Fuel rod accidents at the institute led to six explosions and one fire, which contaminated dozens of hectares of farmland between Dasi (大溪) and Longtan (龍潭) districts.
As protests escalated, the institute finally agreed to dig up the contaminated soil at the farms and bury it in a hole in its vicinity. The soil is still being kept there today.
TT: What do you think is the greatest challenge facing Taiwan’s environmental movements?

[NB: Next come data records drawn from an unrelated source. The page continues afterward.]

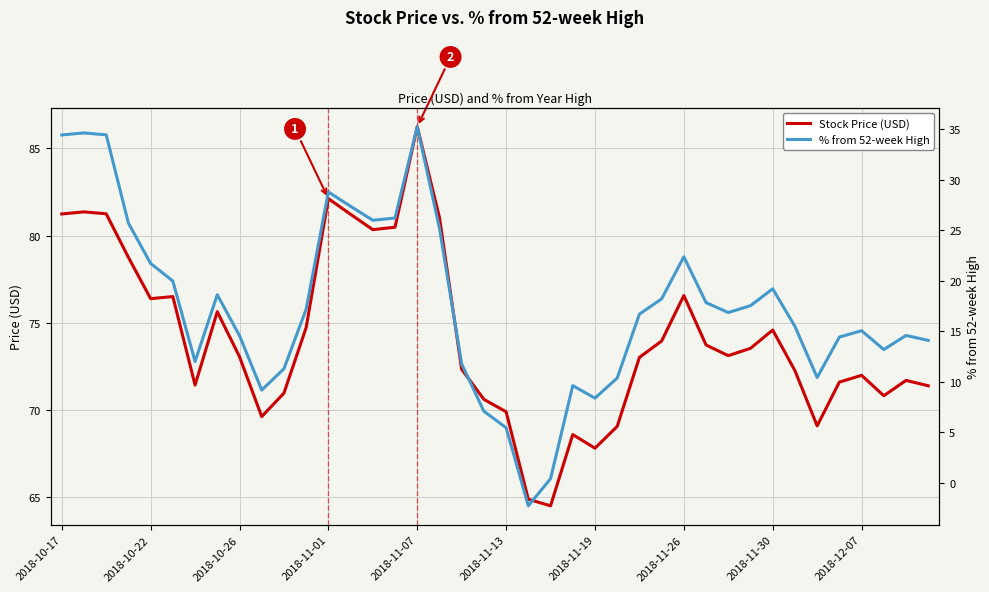

Is it true that % from 52-week High equals 13.2 at 37?

True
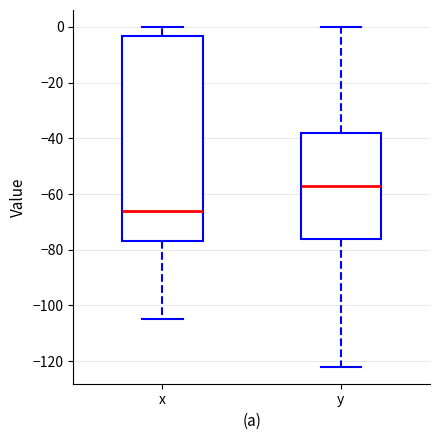

Reading left to right, transcribe this box plot: for each box, give where its median line is, the range the box spans, and where its two whiskers end, as read against the y-axis. The values are not printed on the chart, so give them approximately, as read against the axis.

x: median -66, box -76 to -4, whiskers -104 to 0
y: median -56, box -76 to -38, whiskers -122 to 0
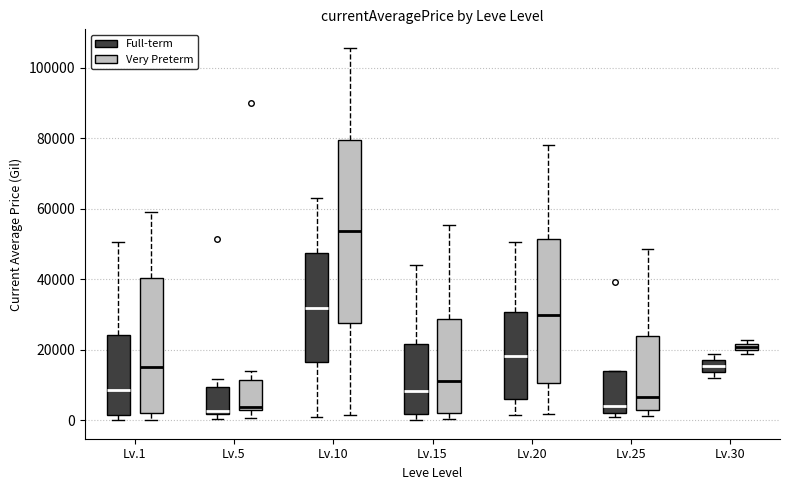

Comparing the boxes themselves (not the whiskers), which one is the tallest?

Lv.10 (Very Preterm)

Lin: The biggest problem is Taiwan’s political culture. Most of the environmental issues I have encountered over the past 30 years or so have stemmed from unclear separation of administrative powers between politicians and government officials.
Politicians from both the pan-green and pan-blue camps have stooped so low as to become agents of influence peddling. They have even gone as far as colluding with government agencies and the judicial system to intercede for polluters. No wonder these companies have become so blatant about committing violations.
What caused this phenomenon is the electoral system. Politicians want to maintain good relations with corporations, because if they turn a blind eye to the environmental wrongdoing of businessmen, they increase their political donations which greatly aids their election campaigns.
The public are generally kept in the dark about this collusion. Little by little, Taiwan is being devoured [by large corporations] until there will be nothing left.
Take the last Taipei mayoral election as an example. Why did Mayor Ko Wen-je (柯文哲) defeat candidates from the Democratic Progressive Party (DPP) and the Chinese Nationalist Party (KMT)? The people hoped an independent candidate could bring about change. If the KMT and DPP continue to deceive the public and harm the environment, the public will one day see through their hypocrisy.
We would like to appeal to Ko that he not show any mercy toward the dishonest Farglory Land Development Co, even if it means that the Taipei City Government would have to forfeit its bid to host the 2017 Universiade.
The problematic emergency evacuation strategies in Farglory’s construction plan pose a grave threat to the safety of the Taipei Dome, and the barbaric way the company relocated the trees in the area of the site has further reduced Taipei’s urban vegetation cover index, which currently stands at just over 4 percent compared to Singapore’s 47 percent.
Nothing is more important than safety. People’s lives cannot be valued in financial terms. Since Farglory has violated several agreements set forth in its contract with the city government, Ko should order the dismantling of the Taipei Dome and restart the bidding process for the project, to send a warning to potential violators.